# Flashbacks. Ugh.



## The-Deceived (Jan 8, 2013)

Anyone have any coping mechanisms for the flashbacks (ie thinking of/picturing your SO having sex with the AP)? It's like 100 times a day, getting kicked in the face. Awful.


----------



## Calibre12 (Nov 27, 2012)

I just take my big girl pills and swallow it until he comes home from work then I say, "Remember when...was it this or that?" Of course it's his reality I am checking not my own.


----------



## Clash (Feb 24, 2012)

The-Decieved said:


> Anyone have any coping mechanisms for the flashbacks (ie thinking of/picturing your SO having sex with the AP)? It's like 100 times a day, getting kicked in the face. Awful.


13 months post D-day, it's still incredibly difficult. Some days are better than others.
_Posted via Mobile Device_


----------



## MattMatt (May 19, 2012)

The-Decieved said:


> Anyone have any coping mechanisms for the flashbacks (ie thinking of/picturing your SO having sex with the AP)? It's like 100 times a day, getting kicked in the face.
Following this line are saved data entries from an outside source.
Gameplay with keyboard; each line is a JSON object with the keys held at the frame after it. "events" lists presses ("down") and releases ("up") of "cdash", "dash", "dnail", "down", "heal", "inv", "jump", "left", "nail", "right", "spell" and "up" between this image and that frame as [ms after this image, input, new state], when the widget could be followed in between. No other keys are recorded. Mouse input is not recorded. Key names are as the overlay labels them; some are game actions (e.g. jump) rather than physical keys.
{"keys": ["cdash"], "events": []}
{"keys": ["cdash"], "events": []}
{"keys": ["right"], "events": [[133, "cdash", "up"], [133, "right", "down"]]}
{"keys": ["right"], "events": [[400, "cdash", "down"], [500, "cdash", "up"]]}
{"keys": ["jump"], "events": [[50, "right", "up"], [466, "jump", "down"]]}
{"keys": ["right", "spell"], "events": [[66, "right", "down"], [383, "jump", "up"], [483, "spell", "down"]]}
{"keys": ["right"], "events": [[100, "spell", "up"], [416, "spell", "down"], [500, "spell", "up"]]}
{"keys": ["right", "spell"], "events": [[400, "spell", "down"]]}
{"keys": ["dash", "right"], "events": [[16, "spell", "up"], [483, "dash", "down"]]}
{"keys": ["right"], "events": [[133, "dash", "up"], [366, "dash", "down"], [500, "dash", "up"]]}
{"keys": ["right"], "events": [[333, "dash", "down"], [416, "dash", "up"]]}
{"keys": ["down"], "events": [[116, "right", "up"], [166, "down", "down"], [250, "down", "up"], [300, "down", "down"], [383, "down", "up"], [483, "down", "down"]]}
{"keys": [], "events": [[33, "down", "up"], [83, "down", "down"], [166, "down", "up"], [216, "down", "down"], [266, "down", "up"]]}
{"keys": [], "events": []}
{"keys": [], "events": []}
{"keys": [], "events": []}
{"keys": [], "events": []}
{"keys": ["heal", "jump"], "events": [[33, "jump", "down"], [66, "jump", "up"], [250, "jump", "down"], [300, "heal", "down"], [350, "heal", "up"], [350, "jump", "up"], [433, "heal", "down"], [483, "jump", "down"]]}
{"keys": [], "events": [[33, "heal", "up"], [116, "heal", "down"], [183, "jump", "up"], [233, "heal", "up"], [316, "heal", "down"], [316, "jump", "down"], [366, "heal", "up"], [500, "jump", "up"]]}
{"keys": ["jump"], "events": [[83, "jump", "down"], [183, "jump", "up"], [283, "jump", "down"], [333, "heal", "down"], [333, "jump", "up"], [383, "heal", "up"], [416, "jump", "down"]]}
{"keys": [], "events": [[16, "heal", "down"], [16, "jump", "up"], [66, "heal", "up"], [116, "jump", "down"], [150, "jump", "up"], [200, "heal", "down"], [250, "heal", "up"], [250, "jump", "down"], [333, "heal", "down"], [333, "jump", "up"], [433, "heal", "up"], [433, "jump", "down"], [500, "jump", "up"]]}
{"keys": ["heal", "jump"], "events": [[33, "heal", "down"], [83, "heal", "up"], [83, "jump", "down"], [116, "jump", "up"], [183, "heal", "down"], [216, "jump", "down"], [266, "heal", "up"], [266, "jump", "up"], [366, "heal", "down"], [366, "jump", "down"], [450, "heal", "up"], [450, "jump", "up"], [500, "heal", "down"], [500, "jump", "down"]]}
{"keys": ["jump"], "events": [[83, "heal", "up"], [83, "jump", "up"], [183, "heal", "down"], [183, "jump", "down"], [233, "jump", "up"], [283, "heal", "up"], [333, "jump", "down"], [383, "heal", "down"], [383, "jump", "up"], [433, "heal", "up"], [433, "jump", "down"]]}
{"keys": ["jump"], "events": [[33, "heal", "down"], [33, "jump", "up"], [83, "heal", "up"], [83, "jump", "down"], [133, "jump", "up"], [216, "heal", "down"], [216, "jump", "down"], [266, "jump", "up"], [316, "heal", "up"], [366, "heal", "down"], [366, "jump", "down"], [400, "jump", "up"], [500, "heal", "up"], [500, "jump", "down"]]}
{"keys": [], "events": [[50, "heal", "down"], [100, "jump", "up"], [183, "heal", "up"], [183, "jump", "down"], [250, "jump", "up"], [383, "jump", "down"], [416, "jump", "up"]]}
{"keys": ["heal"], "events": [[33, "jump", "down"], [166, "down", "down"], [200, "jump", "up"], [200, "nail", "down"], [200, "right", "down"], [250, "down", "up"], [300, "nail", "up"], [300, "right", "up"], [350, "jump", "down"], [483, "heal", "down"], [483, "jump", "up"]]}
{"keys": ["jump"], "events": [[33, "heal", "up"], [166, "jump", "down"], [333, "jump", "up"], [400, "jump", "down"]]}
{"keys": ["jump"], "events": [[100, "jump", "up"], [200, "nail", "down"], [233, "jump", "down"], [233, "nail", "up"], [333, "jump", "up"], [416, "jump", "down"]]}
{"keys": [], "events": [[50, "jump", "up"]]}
Awful.


Just one. Time.

Also, there's an NLP technique that can help. Imagine them having sex, but with comedy music as a backing. 

It helped me to control my fear of spiders and it helped Mori (a member here) to cope with the fact his wife's POSOM had 'kindly' sent him a video of him having sex with his wife. Who, until that moment, he had no idea was having an affair.

So it's a useful, multi-purpose technique.


----------



## the guy (Aug 3, 2010)

I would force the mind movies out by telling my self "I diserve good things". Back in the the day I was repeating it a hundred times an hour.

As my mind wondered to those bad thought I would push them out with my montra. Becareful though, I started saying it out load and folks started steering.

Its been three years now and I haven't said my montra in a while, I have stopped letting my old lodies' unhealthy behavior define who and what I want to be.


----------



## theroad (Feb 20, 2012)

This why it it best to stay on your original thread. There is now way to see when your dday was or any other important info to give a good answer.

So I will say recovery is a 2 to 5 year process. You joined here Jan 2013 so you just have to let time heal you.


----------



## Chris989 (Jul 3, 2012)

The best advice I have seen is to accept they will happen and make you feel bad. Somehow knowing what is going on and accepting that it is crappy helps for me.

The comedy music/clown costume suggestion didn't work at all for me as I know that isn't how it happened.

I did find it helped a lot to share my thoughts with my stbxw - often I might send a text saying that "I'm struggling today because of x, y or z" and it would help calm my thoughts.

Talking about it to someone helps too I found.

Posting here helps - that's what the forum's here for after all.

Keep posting either way. Where you are is a crappy place to be, but it does get better.


----------